◆ **EXTRACTED INFORMATION**
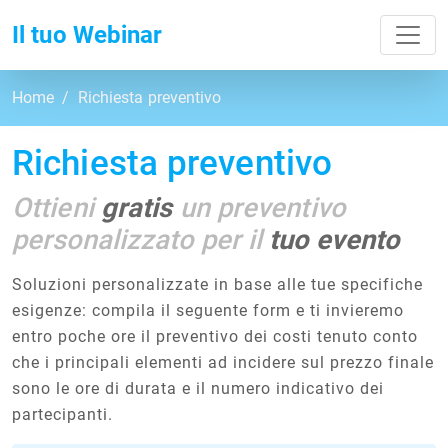
Toggl
Il tuo Webinar
Home
Richiesta preventivo
Richiesta preventivo
Ottieni
gratis
un preventivo
personalizzato per il
tuo evento
Soluzioni personalizzate in base alle tue specifiche
esigenze: compila il seguente form e ti invieremo
entro poche ore il preventivo dei costi tenuto conto
che i principali elementi ad incidere sul prezzo finale
sono le ore di durata e il numero indicativo dei
partecipanti.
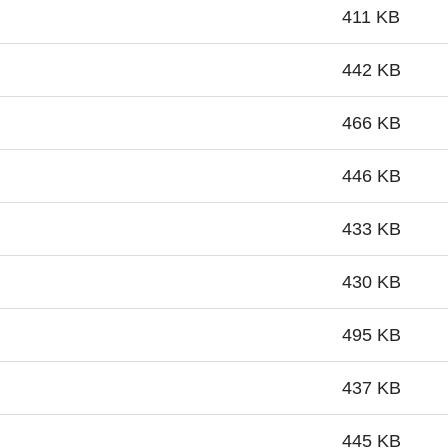
411 KB
442 KB
466 KB
446 KB
433 KB
430 KB
495 KB
437 KB
445 KB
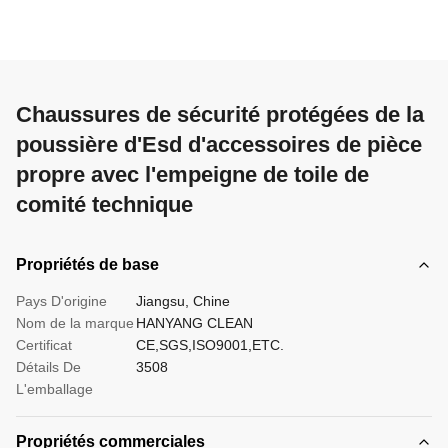
Chaussures de sécurité protégées de la
poussière d'Esd d'accessoires de pièce
propre avec l'empeigne de toile de
comité technique
Propriétés de base
Pays D'origine
Jiangsu, Chine
Nom de la marque
HANYANG CLEAN
Certificat
CE,SGS,ISO9001,ETC.
Détails De
3508
L'emballage
Propriétés commerciales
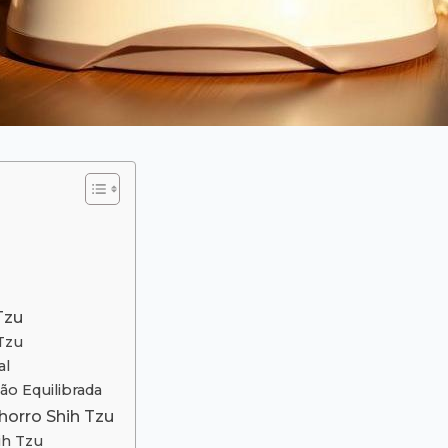
Tzu
Tzu
al
o Equilibrada
horro Shih Tzu
ih Tzu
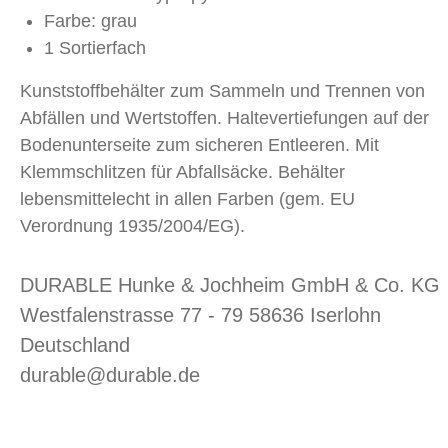
Farbe: grau
1 Sortierfach
Kunststoffbehälter zum Sammeln und Trennen von
Abfällen und Wertstoffen. Haltevertiefungen auf der
Bodenunterseite zum sicheren Entleeren. Mit
Klemmschlitzen für Abfallsäcke. Behälter
lebensmittelecht in allen Farben (gem. EU
Verordnung 1935/2004/EG).
DURABLE Hunke & Jochheim GmbH & Co. KG
Westfalenstrasse 77 - 79 58636 Iserlohn
Deutschland
durable@durable.de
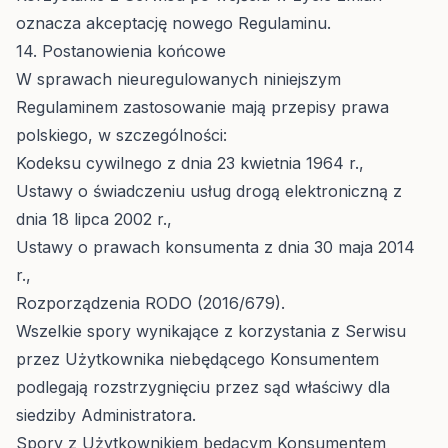
oznacza akceptację nowego Regulaminu.
14. Postanowienia końcowe
W sprawach nieuregulowanych niniejszym
Regulaminem zastosowanie mają przepisy prawa
polskiego, w szczególności:
Kodeksu cywilnego z dnia 23 kwietnia 1964 r.,
Ustawy o świadczeniu usług drogą elektroniczną z
dnia 18 lipca 2002 r.,
Ustawy o prawach konsumenta z dnia 30 maja 2014
r.,
Rozporządzenia RODO (2016/679).
Wszelkie spory wynikające z korzystania z Serwisu
przez Użytkownika niebędącego Konsumentem
podlegają rozstrzygnięciu przez sąd właściwy dla
siedziby Administratora.
Spory z Użytkownikiem będącym Konsumentem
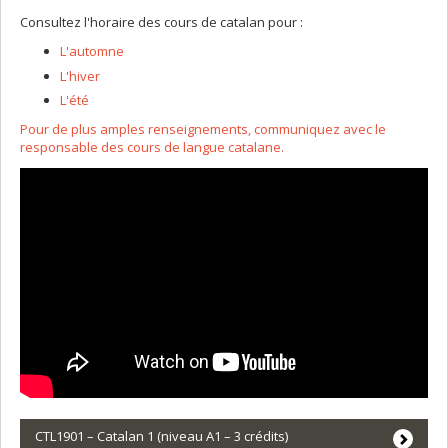
Consultez l'horaire des cours de catalan pour :
L'automne
L'hiver
L'été
Pour de plus amples renseignements, communiquez avec le
responsable des cours de langue catalane.
CTL1901 – Catalan 1 (niveau A1 – 3 crédits)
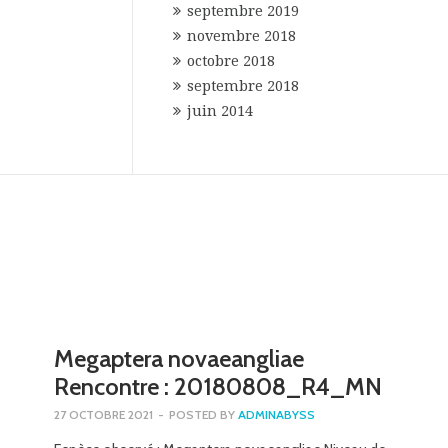
septembre 2019
novembre 2018
octobre 2018
septembre 2018
juin 2014
Megaptera novaeangliae
Rencontre : 20180808_R4_MN
27 OCTOBRE 2021
-
POSTED BY
ADMINABYSS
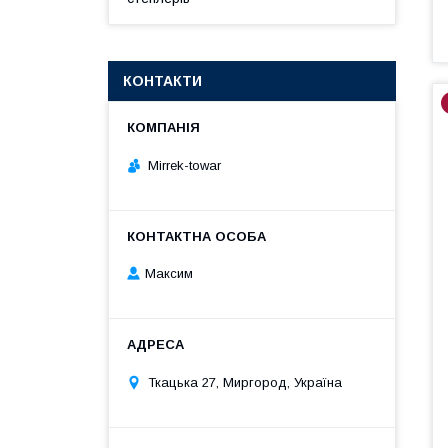
КОНТАКТИ
Mirrek-towar
Максим
Ткацька 27, Миргород, Україна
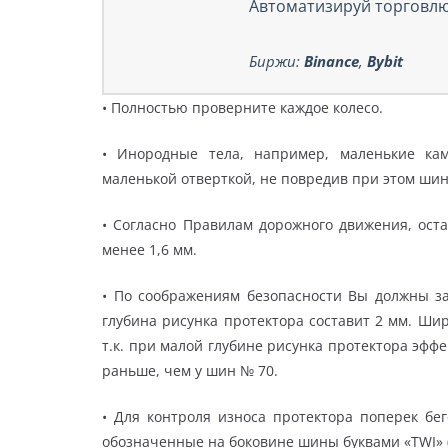
Автоматизируй торговлю
Биржи:
Binance
,
Bybit
• Полностью проверните каждое колесо.
• Инородные тела, например, маленькие кам
маленькой отверткой, не повредив при этом ши
• Согласно Правилам дорожного движения, оста
менее 1,6 мм.
• По соображениям безопасности Вы должны за
глубина рисунка протектора составит 2 мм. Ш
т.к. при малой глубине рисунка протектора эфф
раньше, чем у шин № 70.
• Для контроля износа протектора поперек бе
обозначенные на боковине шины буквами «TWI» (t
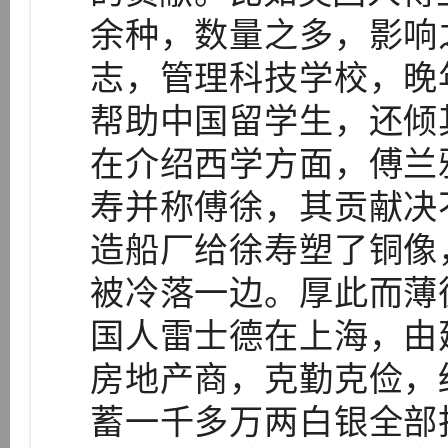
余种，数量之多，影响
志，管理科技学校，晚
帮助中国留学生，还倾
在介绍西学方面，傅兰
寿并称傅徐，其贡献决
造船厂给徐寿塑了铜像
被冷落一边。厚此而薄
国人雷士德在上海，由
房地产商，克勤克俭，
蓄一千多万两白银全部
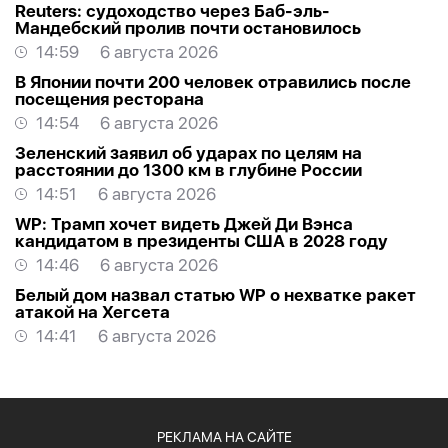
Reuters: судоходство через Баб-эль-
Мандебский пролив почти остановилось
14:59
6 августа 2026
В Японии почти 200 человек отравились после
посещения ресторана
14:54
6 августа 2026
Зеленский заявил об ударах по целям на
расстоянии до 1300 км в глубине России
14:51
6 августа 2026
WP: Трамп хочет видеть Джей Ди Вэнса
кандидатом в президенты США в 2028 году
14:46
6 августа 2026
Белый дом назвал статью WP о нехватке ракет
атакой на Хегсета
14:41
6 августа 2026
РЕКЛАМА НА САЙТЕ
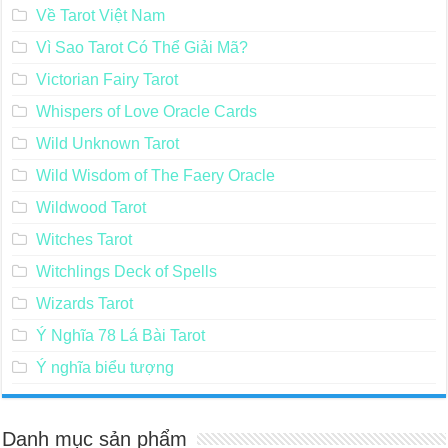
Về Tarot Việt Nam
Vì Sao Tarot Có Thể Giải Mã?
Victorian Fairy Tarot
Whispers of Love Oracle Cards
Wild Unknown Tarot
Wild Wisdom of The Faery Oracle
Wildwood Tarot
Witches Tarot
Witchlings Deck of Spells
Wizards Tarot
Ý Nghĩa 78 Lá Bài Tarot
Ý nghĩa biểu tượng
Danh mục sản phẩm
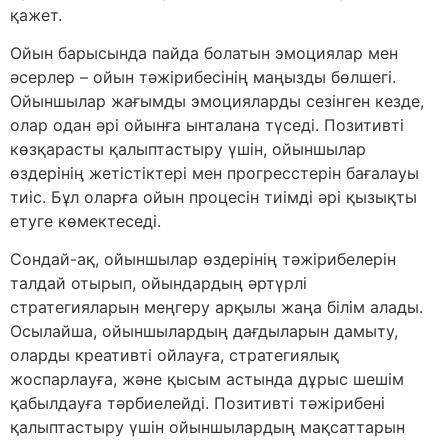
қажет.
Ойын барысында пайда болатын эмоциялар мен
әсерлер – ойын тәжірибесінің маңызды бөлшегі.
Ойыншылар жағымды эмоцияларды сезінген кезде,
олар одан әрі ойынға ынталана түседі. Позитивті
көзқарасты қалыптастыру үшін, ойыншылар
өздерінің жетістіктері мен прогресстерін бағалауы
тиіс. Бұл оларға ойын процесін тиімді әрі қызықты
етуге көмектеседі.
Сондай-ақ, ойыншылар өздерінің тәжірибелерін
талдай отырып, ойындардың әртүрлі
стратегияларын меңгеру арқылы жаңа білім алады.
Осылайша, ойыншылардың дағдыларын дамыту,
оларды креативті ойлауға, стратегиялық
жоспарлауға, және қысым астында дұрыс шешім
қабылдауға тәрбиелейді. Позитивті тәжірибені
қалыптастыру үшін ойыншылардың мақсаттарын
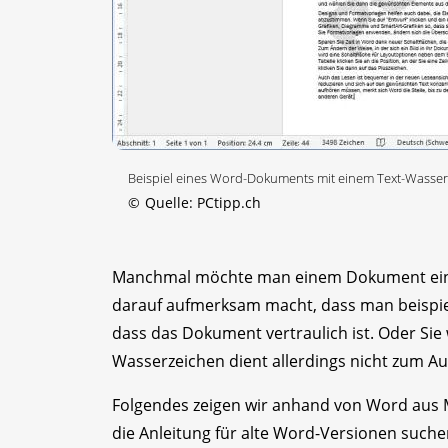
Beispiel eines Word-Dokuments mit einem Text-Wasse
©
Quelle: PCtipp.ch
Manchmal möchte man einem Dokument ein K
darauf aufmerksam macht, dass man beispiel
dass das Dokument vertraulich ist. Oder Sie 
Wasserzeichen dient allerdings nicht zum 
Folgendes zeigen wir anhand von Word aus Mic
die Anleitung für alte Word-Versionen suche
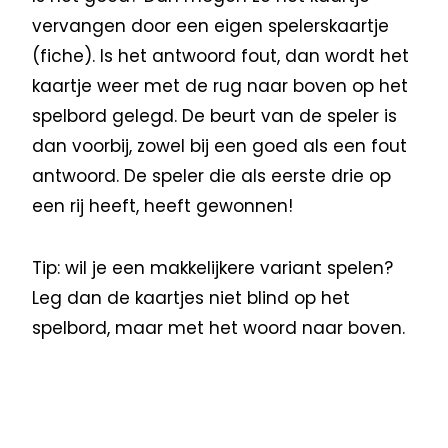
vervangen door een eigen spelerskaartje
(fiche). Is het antwoord fout, dan wordt het
kaartje weer met de rug naar boven op het
spelbord gelegd. De beurt van de speler is
dan voorbij, zowel bij een goed als een fout
antwoord. De speler die als eerste drie op
een rij heeft, heeft gewonnen!
Tip: wil je een makkelijkere variant spelen?
Leg dan de kaartjes niet blind op het
spelbord, maar met het woord naar boven.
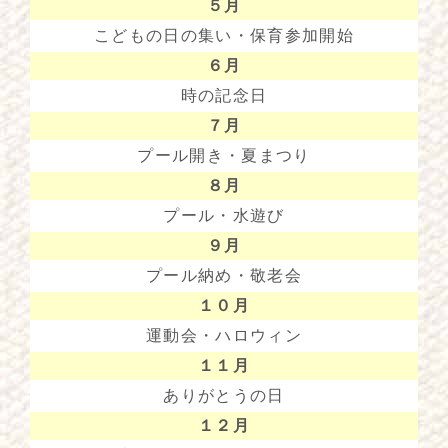
５月
こどもの日の集い・保育参加開始
６月
時の記念日
７月
プール開き・夏まつり
８月
プール・水遊び
９月
プール納め・敬老会
１０月
運動会・ハロウィン
１１月
ありがとうの日
１２月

◆ **WHAT TO DO**
Could you filter the entries above for lines holding the string "cours" and copy them?

◆ **SOLUTION TO THIS PROBLEM**
Consultez l'horaire des cours de catalan pour :
responsable des cours de langue catalane.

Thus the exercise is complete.